I am reading this in my text:
I have 3 questions:
What is $\epsilon$.
"If we define $\epsilon$ to be 0 when x is 0, then $\epsilon$ becomes a continuous function of x." Why is this true? I don't see it.
Why is $\Delta{y} = f'(a) \Delta{x} + \epsilon \Delta{x} $ ? Isn't the change in y just = $f'(a) \epsilon{x}$?
On
On
1) $\epsilon =\frac {\triangle y}{\triangle x} - f'(a)$.
This is a value dependent upon $\triangle x$ and $\triangle y$. $\triangle y$ is dependent up $\triangle x$. So we can think of $\epsilon$ as a function of $\triangle x$.
IMO, I'd find it clearer if we wrote $\epsilon$ as $\epsilon_{\triangle x}$ or as $\epsilon(\triangle x)$. But this text didn't.
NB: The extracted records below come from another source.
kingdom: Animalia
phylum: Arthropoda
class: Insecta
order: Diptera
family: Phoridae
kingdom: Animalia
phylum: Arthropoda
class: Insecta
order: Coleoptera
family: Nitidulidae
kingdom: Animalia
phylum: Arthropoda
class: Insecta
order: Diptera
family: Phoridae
Oh, well.
Notice: $\epsilon_{\triangle x}$ is undefined at $\triangle x = 0$.
And notice $\lim_{\triangle x\to 0} \epsilon_{\triangle x}=\lim_{\triangle x\to 0} (\frac {\triangle y}{\triangle x} - f'(a))=0$.
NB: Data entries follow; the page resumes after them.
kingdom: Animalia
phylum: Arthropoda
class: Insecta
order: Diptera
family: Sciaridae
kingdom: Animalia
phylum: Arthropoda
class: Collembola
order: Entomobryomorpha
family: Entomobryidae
2) A function $g(x)$ is continuous and $x = a$ if $\lim_{x\to a} g(x) = g(a)$. That's practically the definition of continuous.
So we define $\epsilon_{\triangle x}$ as: if $\triangle x \ne 0$ then $\epsilon_{\triangle x}=\frac {\triangle y}{\triangle x} - f'(a)$; if $\triangle x = 0$ then $\epsilon_{\triangle x}=0$.
Now $\lim_{\triangle x\to 0} \epsilon_{\triangle x}=\lim_{\triangle x\to 0} (\frac {\triangle y}{\triangle x} - f'(a))=0 = \epsilon_0$.
So $\epsilon_{\triangle x}$ is a continuous function at $\triangle x = 0$
3) "Why is Δy=f′(a)Δx+ϵΔx ? Isn't the change in y just = f′(a)ϵx?"
No, because $\epsilon$ is not a constant.
$\epsilon = \frac {\Delta y}{\Delta x} - f'(a)$ so
$\epsilon \Delta x = \Delta y - f'(a)\Delta x$
$\Delta y = f'(a)\Delta x + \epsilon \Delta x$.
This, however, is differentiable because $\epsilon$ is a continuous function.